There is a common misconception that engineering design is already optimized as best it can be, or that current technological innovations or traditional working methods can meet future challenges.
The challenges of construction projects:
- Design requirements that are too narrow in scope,
- The inability to integrate innovation into the design process at the right time,
- The high cost of exploring new solutions,
- Stakeholder engagement issues and poor communication between different departments or teams,
- Long timescales and uncertainty surrounding project deadlines.
Generative design is a fast-track method that speeds up the exploration of design options, reducing the uncertainty and risk associated with exploring innovative solutions. This approach allows engineers to evaluate new ideas and optimise solutions in a fraction of the time it would take using traditional methods.
A significant advantage of generative design is its ability to help engineers and architects explore the design space more thoroughly, often revealing hidden trade-offs between competing requirements. This allows the team to strike a better balance between performance, cost, and time constraints.
Generative design also helps construction projects become more efficient by:
- Identifying issues early, reducing the need for costly design revisions,
- Allowing engineers to evaluate multiple solutions simultaneously,
- Enabling more informed decision-making,
- Improving communication and collaboration between different teams or departments.

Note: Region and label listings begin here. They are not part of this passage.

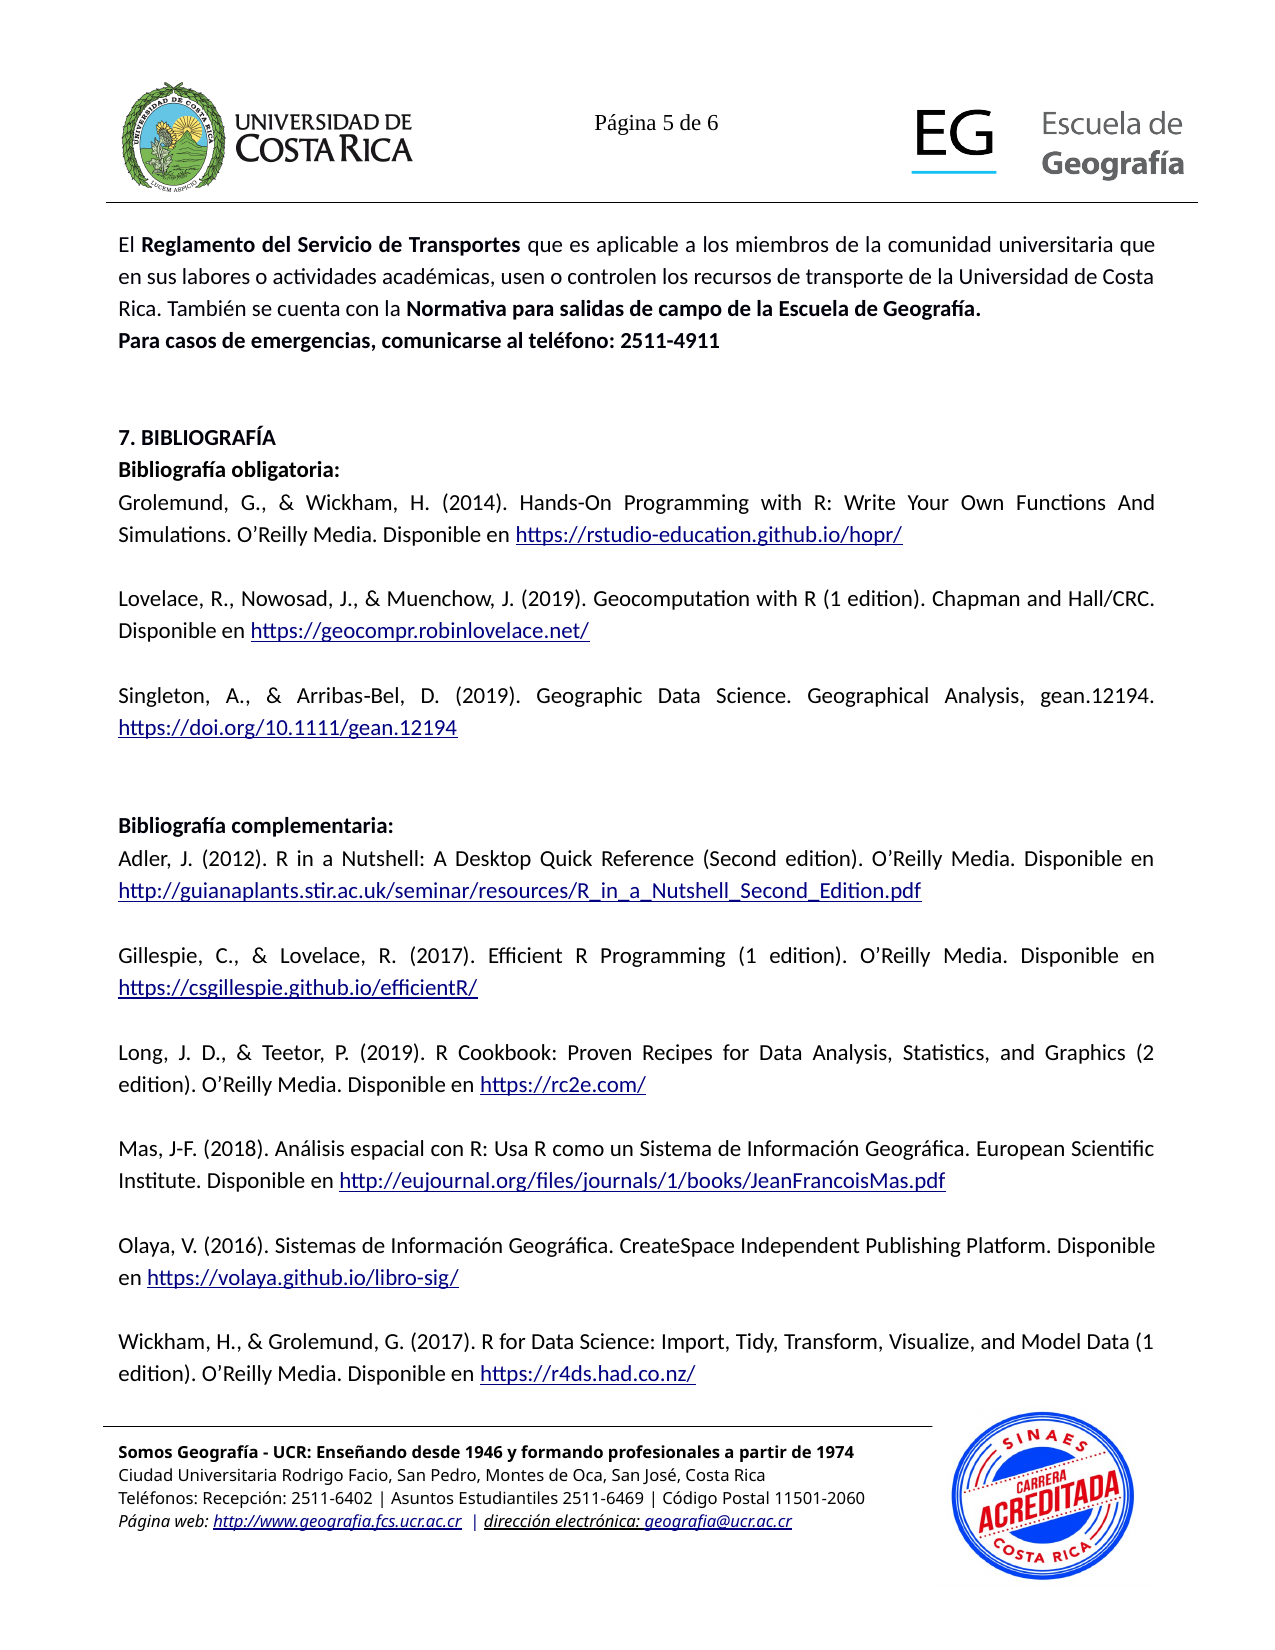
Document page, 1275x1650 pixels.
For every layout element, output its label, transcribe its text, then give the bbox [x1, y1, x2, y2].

text Para casos de emergencias, comunicarse al teléfono: 2511-4911 [118, 327, 1157, 355]
text Wickham, H., & Grolemund, G. (2017). R for Data Science: Import, Tidy, Transform, Visualize, and Model Data (1 edition). O’Reilly Media. Disponible en https://r4ds.had.co.nz/ [118, 1327, 1157, 1387]
text Gillespie, C., & Lovelace, R. (2017). Efficient R Programming (1 edition). O’Reilly Media. Disponible en https://csgillespie.github.io/efficientR/ [118, 941, 1157, 1001]
text Long, J. D., & Teetor, P. (2019). R Cookbook: Proven Recipes for Data Analysis, Statistics, and Graphics (2 edition). O’Reilly Media. Disponible en https://rc2e.com/ [118, 1038, 1157, 1098]
text Olaya, V. (2016). Sistemas de Información Geográfica. CreateSpace Independent Publishing Platform. Disponible en https://volaya.github.io/libro-sig/ [118, 1231, 1157, 1291]
text Grolemund, G., & Wickham, H. (2014). Hands-On Programming with R: Write Your Own Functions And Simulations. O’Reilly Media. Disponible en https://rstudio-education.github.io/hopr/ [118, 488, 1157, 548]
text Bibliografía obligatoria: [118, 455, 1157, 483]
text Singleton, A., & Arribas‐Bel, D. (2019). Geographic Data Science. Geographical Analysis, gean.12194. https://doi.org/10.1111/gean.12194 [118, 681, 1157, 741]
text Bibliografía complementaria: [118, 809, 1157, 840]
text 7. BIBLIOGRAFÍA [118, 423, 1157, 451]
picture [887, 66, 1208, 216]
picture [118, 76, 417, 197]
text Adler, J. (2012). R in a Nutshell: A Desktop Quick Reference (Second edition). O’Reilly Media. Disponible en http://guianaplants.stir.ac.uk/seminar/resources/R_in_a_Nutshell_Second_Edition.pdf [118, 844, 1157, 905]
text Mas, J-F. (2018). Análisis espacial con R: Usa R como un Sistema de Información Geográfica. European Scientific Institute. Disponible en http://eujournal.org/files/journals/1/books/JeanFrancoisMas.pdf [118, 1134, 1157, 1194]
text El Reglamento del Servicio de Transportes que es aplicable a los miembros de la comunidad universitaria que en sus labores o actividades académicas, usen o controlen los recursos de transporte de la Universidad de Costa Rica. También se cuenta con la Normativa para salidas de campo de la Escuela de Geografía. [118, 230, 1157, 322]
picture [932, 1406, 1156, 1587]
text Lovelace, R., Nowosad, J., & Muenchow, J. (2019). Geocomputation with R (1 edition). Chapman and Hall/CRC. Disponible en https://geocompr.robinlovelace.net/ [118, 584, 1157, 644]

Case Study – A Generative Design Success Story
In a recent project, Takenaka Corporation leveraged generative design to optimise the layout of a large complex in Japan. The project required the integration of multiple factors, including the environmental impact, structural integrity, and cost-effectiveness of the building. By using generative design, the team could rapidly explore various design scenarios and identify the best solution.
Generative design played a key role in this process, enabling the team to run thousands of simulations in parallel. The result was a building design that not only met the project’s objectives but also delivered significant savings in terms of energy consumption and construction costs.
The success of this project demonstrates the value of generative design in overcoming the challenges associated with complex construction projects. By adopting this approach, construction firms can deliver better results, faster and more cost-effectively, while also reducing risk and improving stakeholder satisfaction.
A Look Ahead
As generative design tools continue to evolve, they will become increasingly integral to the construction industry. These tools will allow teams to push the boundaries of what is possible, ultimately leading to more innovative, sustainable, and cost-effective building designs.
Conclusion
Generative design is not just a trend; it’s a powerful tool that can transform the way construction projects are approached and executed. By embracing this technology, construction firms can unlock new levels of efficiency and creativity, paving the way for the future of building design.